WG 3: Expression of genes involved in the production of osmo-protectants.
Metabolic responses of higher plants to hyperosmotic stress determine cell survival in an unfavourable environment and thus represent important aspects of stress adaptation. Different sugars, glutamate-derived amino acids, such as proline or amino acids belonging to the aspartate family, and chaperonins are important components of abiotic stress responses and contribute to maintaining cellular homeostasis, redox balance, and detoxification. Metabolic stress responses are controlled at both transcriptional and post-transcriptional levels, as well as by modulating the activity of key regulatory proteins through post-translational modification, feed back regulation or protein degradation. ABA and sugar regulation play central roles in the signalling mechanisms that control the levels and turnover of key metabolites during osmotic stress.
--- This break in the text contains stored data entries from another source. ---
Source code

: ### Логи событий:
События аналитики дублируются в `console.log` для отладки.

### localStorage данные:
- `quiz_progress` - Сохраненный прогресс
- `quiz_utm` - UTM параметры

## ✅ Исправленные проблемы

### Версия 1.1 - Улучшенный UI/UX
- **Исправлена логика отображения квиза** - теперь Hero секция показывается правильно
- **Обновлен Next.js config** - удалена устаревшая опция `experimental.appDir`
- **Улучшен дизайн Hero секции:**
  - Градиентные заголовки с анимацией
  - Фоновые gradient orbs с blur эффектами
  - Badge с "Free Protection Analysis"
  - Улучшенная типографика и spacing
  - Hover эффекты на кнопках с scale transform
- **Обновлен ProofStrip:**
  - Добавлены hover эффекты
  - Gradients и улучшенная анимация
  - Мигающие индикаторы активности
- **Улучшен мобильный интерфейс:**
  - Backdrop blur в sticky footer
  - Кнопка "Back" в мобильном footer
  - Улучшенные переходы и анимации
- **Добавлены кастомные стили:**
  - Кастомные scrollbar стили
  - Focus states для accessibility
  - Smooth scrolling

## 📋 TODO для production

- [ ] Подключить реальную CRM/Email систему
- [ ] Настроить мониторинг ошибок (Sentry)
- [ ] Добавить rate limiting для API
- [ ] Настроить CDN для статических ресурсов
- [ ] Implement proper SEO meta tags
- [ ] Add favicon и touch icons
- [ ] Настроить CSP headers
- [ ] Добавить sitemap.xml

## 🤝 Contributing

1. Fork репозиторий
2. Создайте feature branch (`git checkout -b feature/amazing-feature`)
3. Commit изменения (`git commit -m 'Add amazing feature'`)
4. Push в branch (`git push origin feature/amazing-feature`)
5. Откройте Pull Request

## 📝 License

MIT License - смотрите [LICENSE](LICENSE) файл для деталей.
Research in WG 3 will focus on:
WG3.1 Dissection of stress-associated signalling cascades that control proline accumulation, and the synthesis of aspartate and glutamate-derived compounds using metabolomic and genomic approaches.
WG3.2 Study of cross-talk between abiotic stress, and dark and sugar starvation with respect to glutamate derived amino acids by employing transcription profiling and metabolomics.
WG3.3. Study of regulation of Asp-family metabolic network that controls methionine biosynthesis, and growth-associated processes via the S-adenosylmethionine (SAM) synthase.
WG3.4 Investigation of SnRK kinases and bZIP transcription factors regulating key genes in sugar, aspartate and proline metabolism.
WG3.5 Study of the expression of genes involved in the above mentioned metabolic processes and investigation of regulation of synthesis, stability and activity of specific proteins with chaperone-like functions.